Angesichts der Bedeutung der öffentlichen Hand als Auftraggeber im Öffentlichen Personen Nahverkehr (ÖPNV) sollte eine Tariftreuregelung auch dort dazu beitragen, die Arbeitsbedingungen in unserem Land insgesamt zu stabilisieren.
Mögliche Mehrausgaben für öffentliche Auftraggeber durch die Entlohnung nach den am Ort der Leistungserbringung gültigen Tarifverträgen werden durch positive Effekte auf dem Arbeitsmarkt aufgefangen.
Dazu wollen CDU und FDP es gar nicht erst kommen lassen.

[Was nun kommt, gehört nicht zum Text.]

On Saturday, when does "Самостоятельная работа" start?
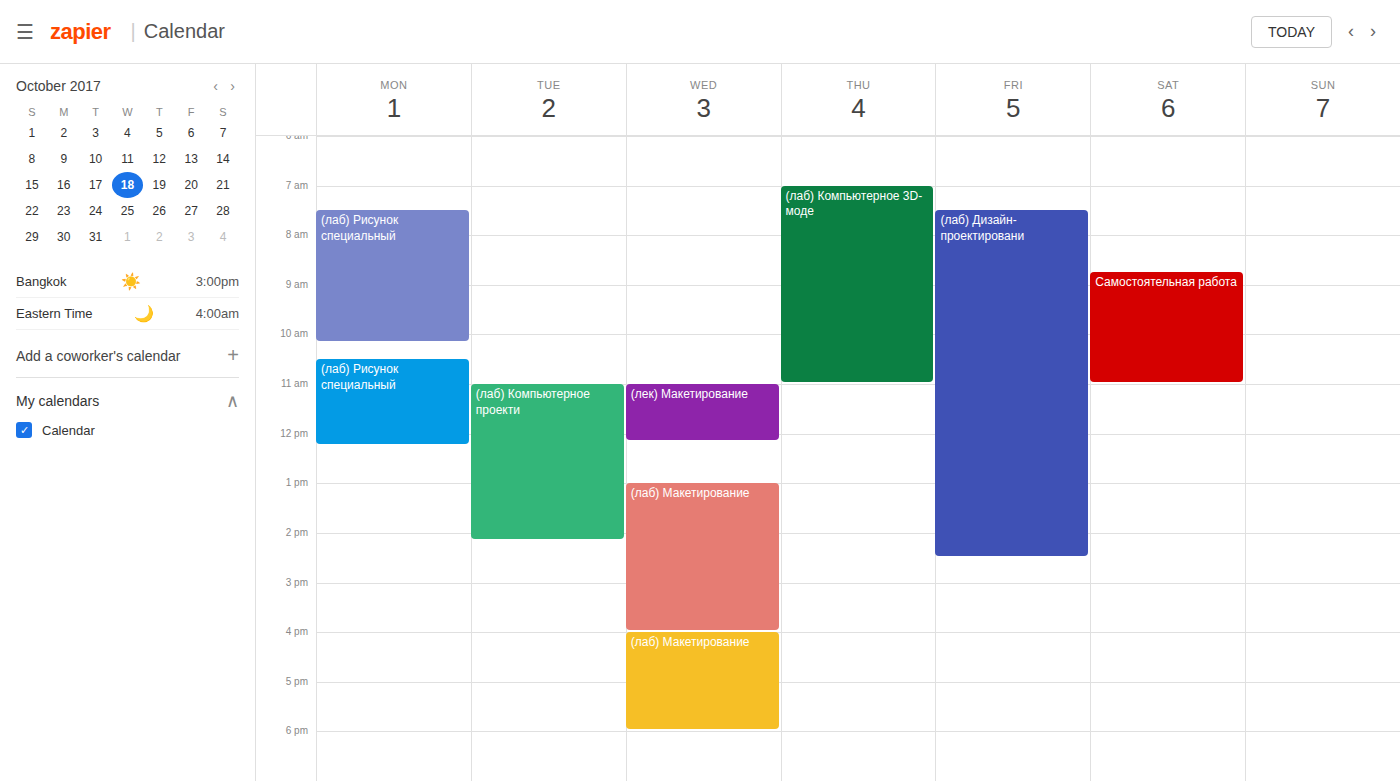
8:45 AMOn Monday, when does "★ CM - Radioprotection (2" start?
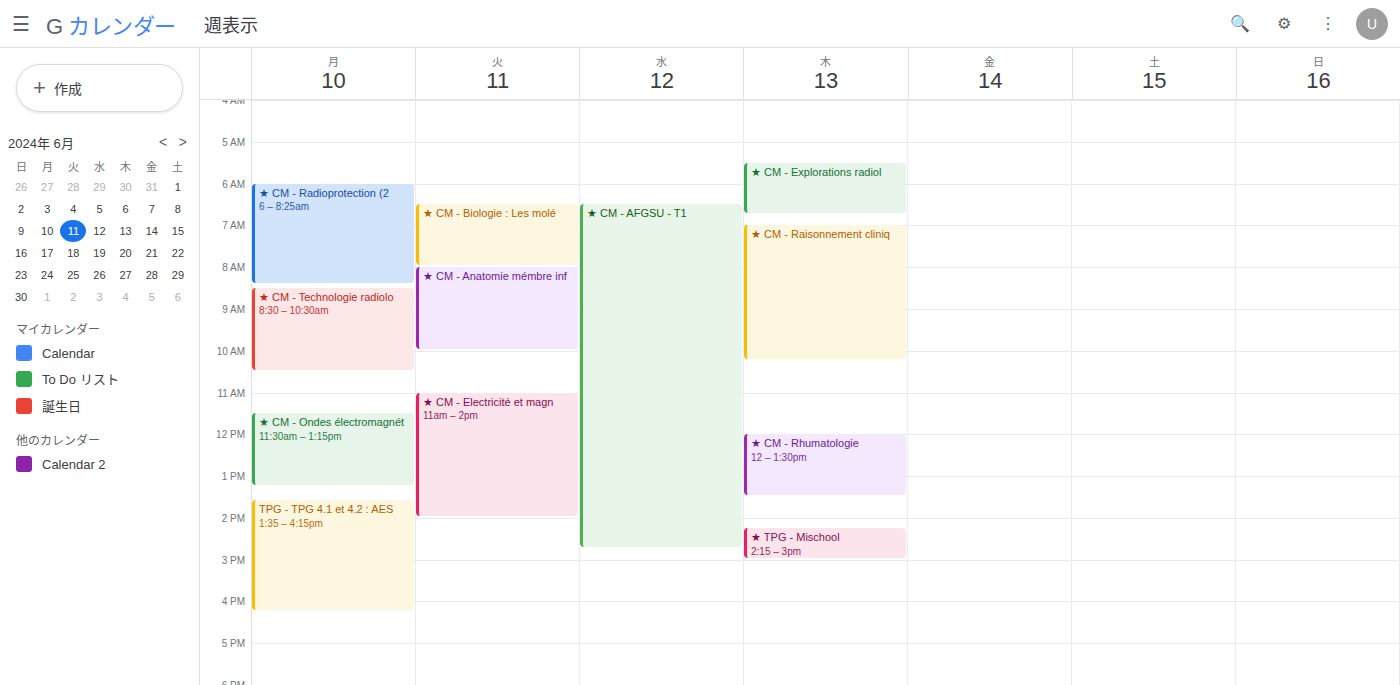
6:00 AMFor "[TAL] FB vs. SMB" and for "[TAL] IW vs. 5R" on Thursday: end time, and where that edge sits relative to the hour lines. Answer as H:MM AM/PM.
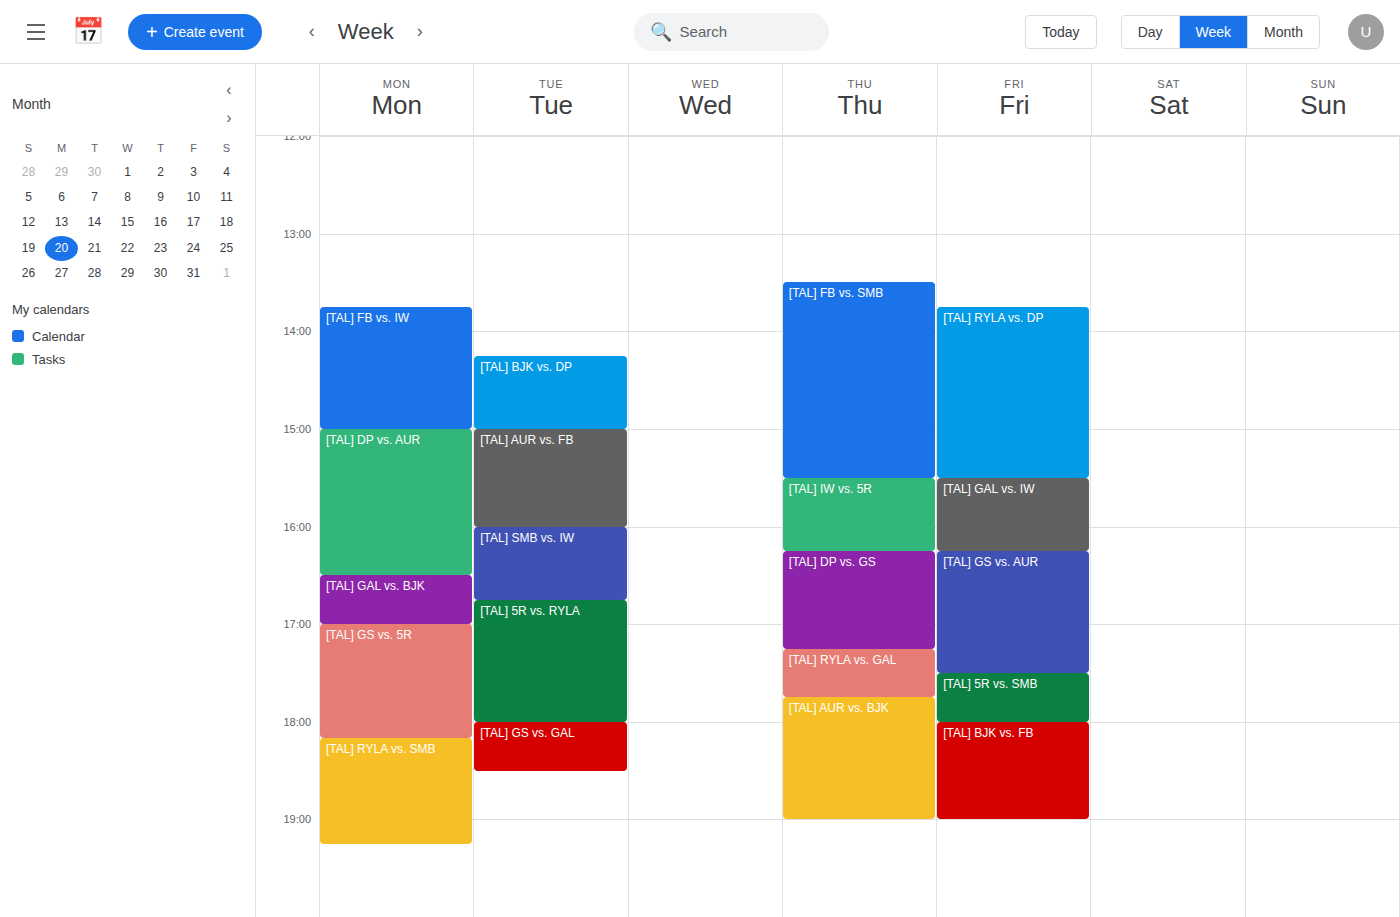
"[TAL] FB vs. SMB": 3:30 PM, halfway between the 3 PM and 4 PM lines. "[TAL] IW vs. 5R": 4:15 PM, neither: a quarter of the way from the 4 PM line to the 5 PM line."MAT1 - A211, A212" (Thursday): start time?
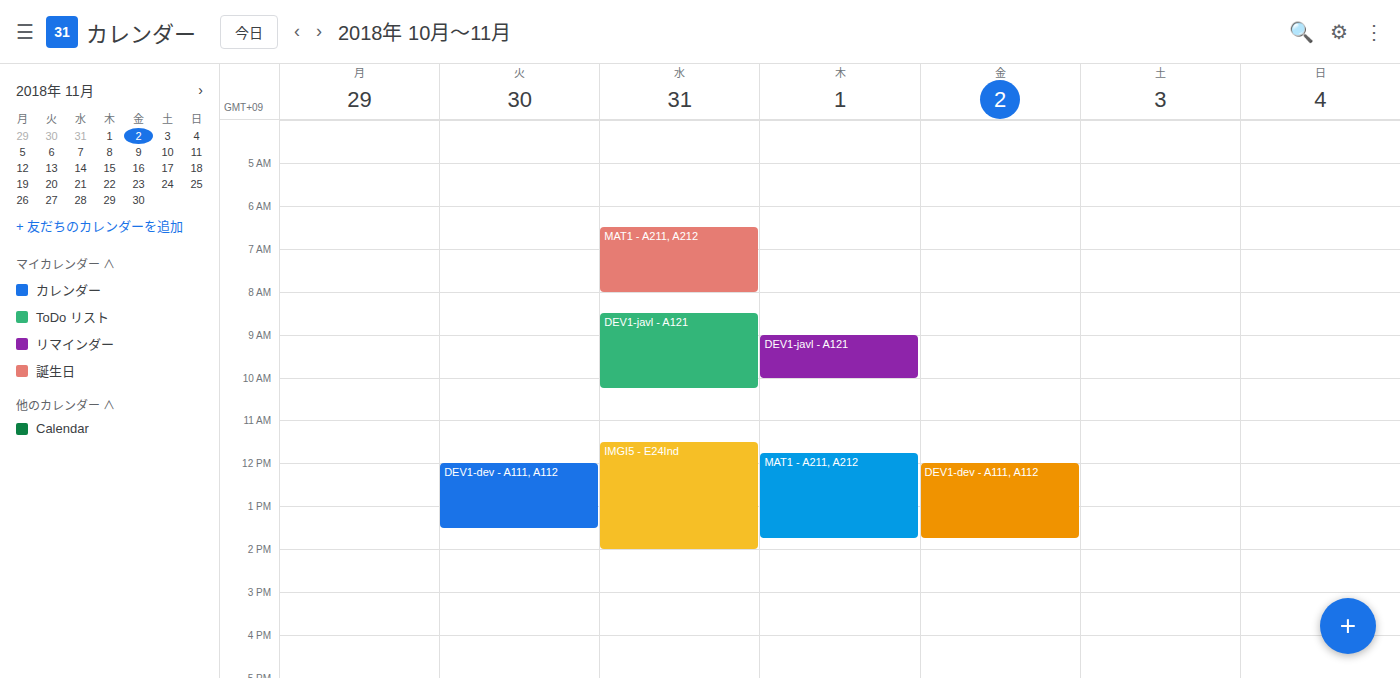
11:45 AMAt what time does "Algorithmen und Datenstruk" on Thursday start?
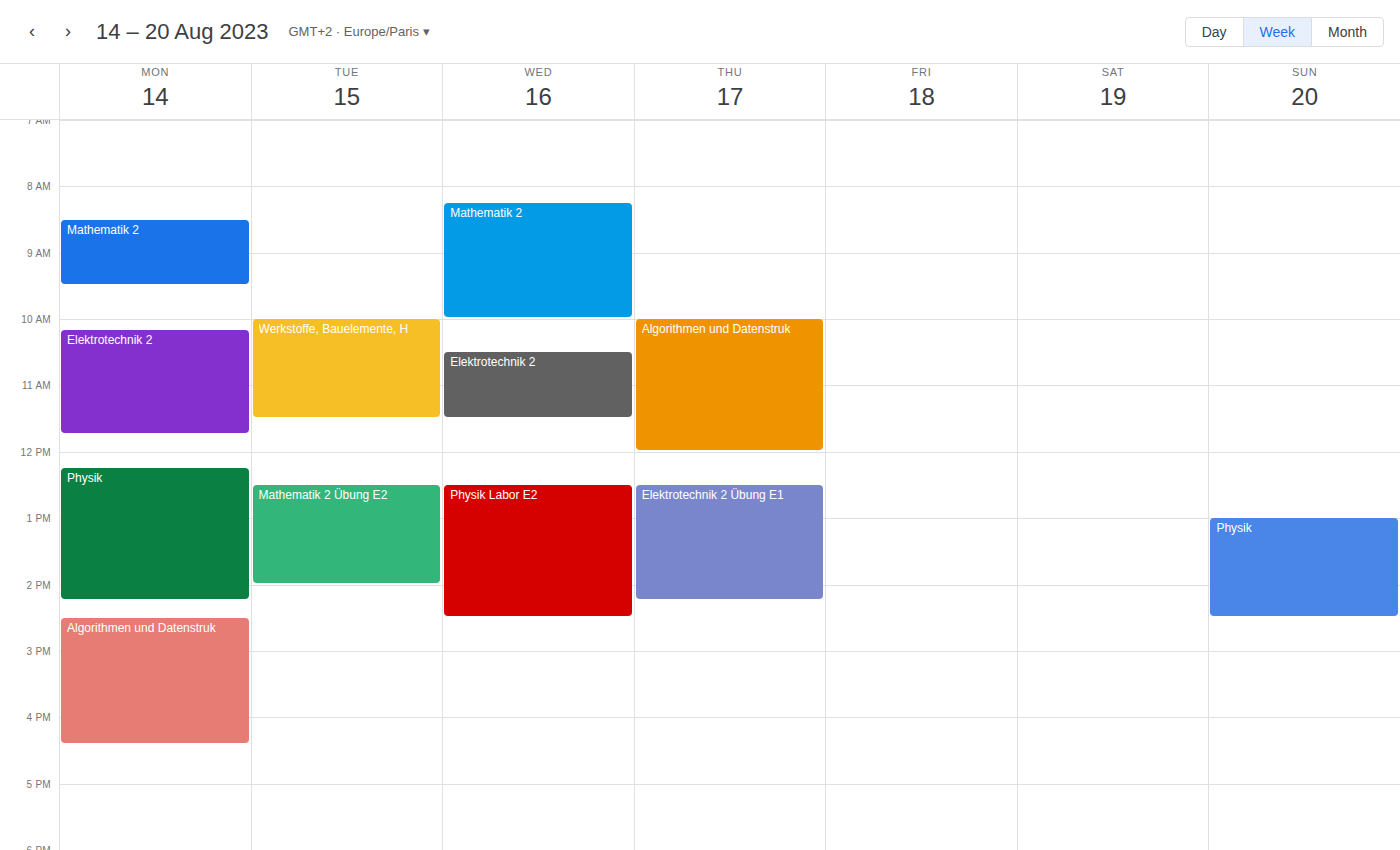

Es wird nicht einmal abgewartet welche Wirkung das erst im vorigen Jahr beschlossene Gesetz denn in der Praxis wirklich hätte, sondern mit dem heute eingebrachten Gesetzentwurf wird der ÖPNV einfach aus dem Regelwerk wieder herausgeschmissen.
Ich verwende diese Formulierung mit Bedacht, denn die Beschäftigten haben durchaus diesen Eindruck. Da gab es in den vergangenen Wochen viele Gespräche mit Vertretern aus Regierung und Fraktion, und durchweg wurde auf Zeit gespielt und Verständnis bekundet. Die neue Landesregierung wollte wohl zumindest in den ersten Wochen des neuen Wirkens wenigstens im direkten Gespräch noch nicht Klartext reden.
Da ist es schon bezeichnend, dass genau einen Tag nach den leutseligen Auftritten auf den 1.Mai-Kundgebungen, am 2. Mai die Zeit reif war für diesen Antrag von CDU und FDP.
Sie gehen hier den gleichen krummen Weg wie vor Ihnen die SPD Landesregierung, die die Mehrheitsfraktion auch als parlamentarischen Arm zur Einbringung ihrer Gesetze mißbrauchte.
Schon im März und April kündigten Minister Hirche und Ministerpräsident Wulff diese Initiative in Briefen an verschiedene Arbeitgeber in der Verkehrswirtschaft an.
Trotz dieser Absicht ließen Sie den im Gesetz vorgeschriebenen Beirat zur Ermittlung der repräsentativen Tarifverträge auch im März noch arbeiten. Inzwischen liegen 22 von diesem Gremium anerkannte repräsentative Tarifverträge mit ihrer regionalen Zuordnung getrennt nach Straße und Schiene vor.
Das Gremium hat damit nachgewiesen, dass eine praktikable Umsetzung der Gesetzesvorgaben für den ÖPNV gegeben ist.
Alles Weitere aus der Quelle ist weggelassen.